Eugène Figuière (p. 92-102).



CHAPITRE VI


« Demandez la Presse ! La Presse ! Assassinat de l’Archiduc et de l’Archiduchesse d’Autriche ! Demandez la Presse ! »

Une nuée de crieurs s’éparpillait sur les boulevards et les avenues de Paris, le soir du 29 juin 1914. Les voix éraillées s’égosillaient et s’essoufflaient à qui mieux mieux ; car les camelots savent que plus ils vont vite, plus l’acheteur se hâte de tirer sa monnaie pour les happer au passage. Les feuilles du soir s’enlevèrent comme si l’aquilon lui-même les eût emportées, et tous les hommes causèrent gravement par les rues et dans les cafés.

On avait assassiné déjà bien des personnages, mais cet attentat sentait la poudre. Les rodomontades allemandes étaient montées dernièrement à un diapason d’impertinence telle, que l’agacement gagnait les Français, même les plus pacifistes. Par téléphone, les Tétraèdres furent convoqués à Passy, mais Rhœa n’y put arriver qu’à dix heures du soir : une de ses délivrées avait une hémorragie.

— Pourquoi n’êtes-vous pas venu à mon appel, dit-elle au docteur Horn ? La petite blonde a failli me passer entre les doigts.

— C’est cela qui m’est égal, aujourd’hui. Le tocsin sonne en Europe et la mort d’une femme m’indiffère.

— Chut ! fit d’une voix profonde la sœur de Nida le brahmane. Je crois que maintenant, nous pouvons causer. En ma qualité de chef — ou prêtresse de la Houille rouge, — voici les instructions que comportent les événements. L’assassinat de Ferdinand et de l’Archiduchesse est certainement l’étincelle attendue du grand incendie européen. Nous l’avons suffisamment préparé pour que nous nous réjouissions de ces premiers crépitements. Salut au Point ! N’oubliez pas que le sang est le sublime levier des civilisations et que vous devez endurcir vos nerfs, car il va couler en une splendide saignée. La terre s’abreuvera de pourpre, et la victoire volera sur des abîmes que les cadavres auront comblés. Que l’horreur vos derniers efforts et que chacun de nous concoure à l’apothéose Impériale ; ainsi le veut la destinée. Nous avons tous juré sur le Progrès universel, et lui seul est le but de notre œuvre ; nous sommes les pionniers de la Sublime Race. Je vais remettre à chacun de vous un pli cacheté, vous ne l’ouvrirez que sur le mot de passe du Spectre Solaire. Nous allons faire une répétition. Voyons, vous. Madame, si je vous téléphone : « Bleu ! » que répondrez-vous ?

— Je dirai : Arts !

— Très bien, et vous décachèterez le pli et vous obéirez. Et vous, Monsieur, quand on vous appellera : violet !

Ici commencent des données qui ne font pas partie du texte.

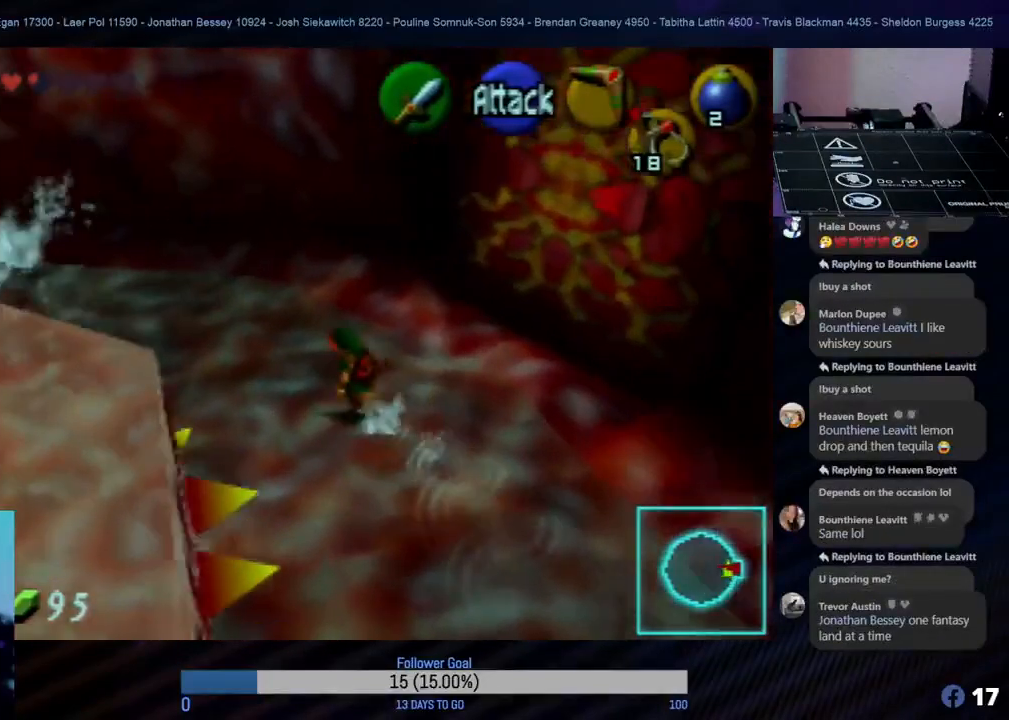
{"buttons": [], "left_stick": "up-left", "events": []}
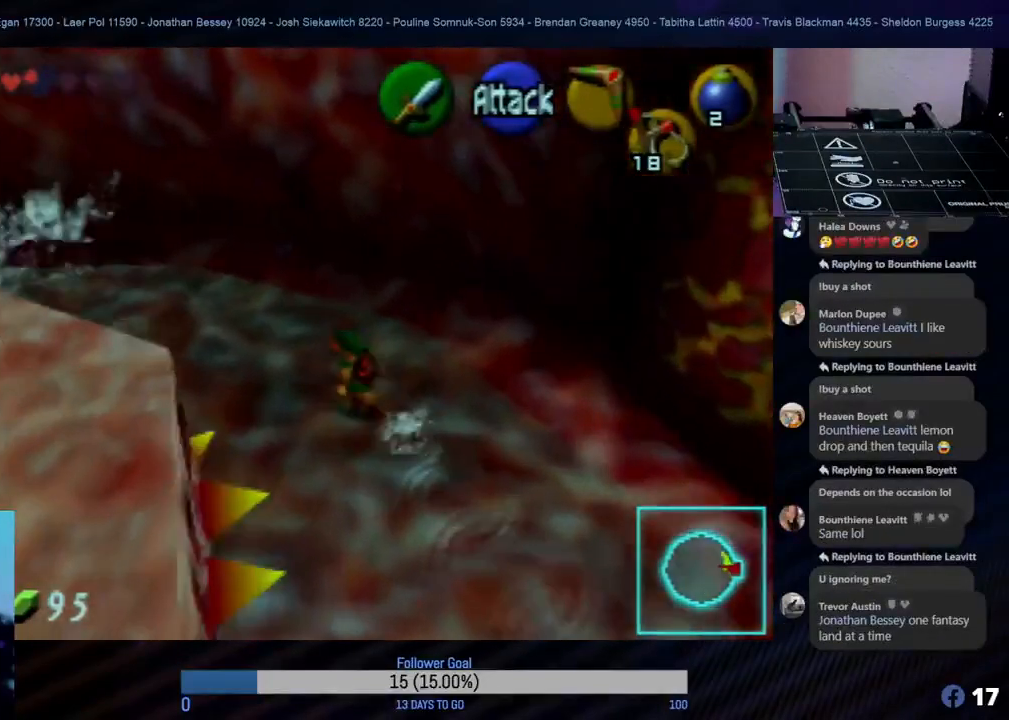
{"buttons": [], "left_stick": "up-left", "events": []}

— Je répliquerai : Religion !

— Et à Jaune ?

— Science !

— Et à Rouge ?

— Guerre !

— Et Blanc ?

— Justice ! ou Droit !

— Noir ?

— Industrie !

— L’épreuve semble prouver que vous êtes prêts, le signal ne saurait tarder ; que tous ici se rendent libres, fassent l’abandon de leurs intérêts et que la mort châtie les traîtres ou les maladroits.

Dans un silence angoissé, les assistants de cette réunion reçurent une enveloppe à l’allure benoîte et honnête. Jaune et simple, elle déguisait à merveille le crime qu’elle révélait ; et si quelque profane l’eût ouverte il aurait cru trouver un exercice de géométrie élémentaire. Des triangles, des losanges et des cercles se suivaient et s’enchevêtraient sans grand soin ; la science et la kabale fournissaient tour à tour les éléments du Chiffre des Tétraèdres.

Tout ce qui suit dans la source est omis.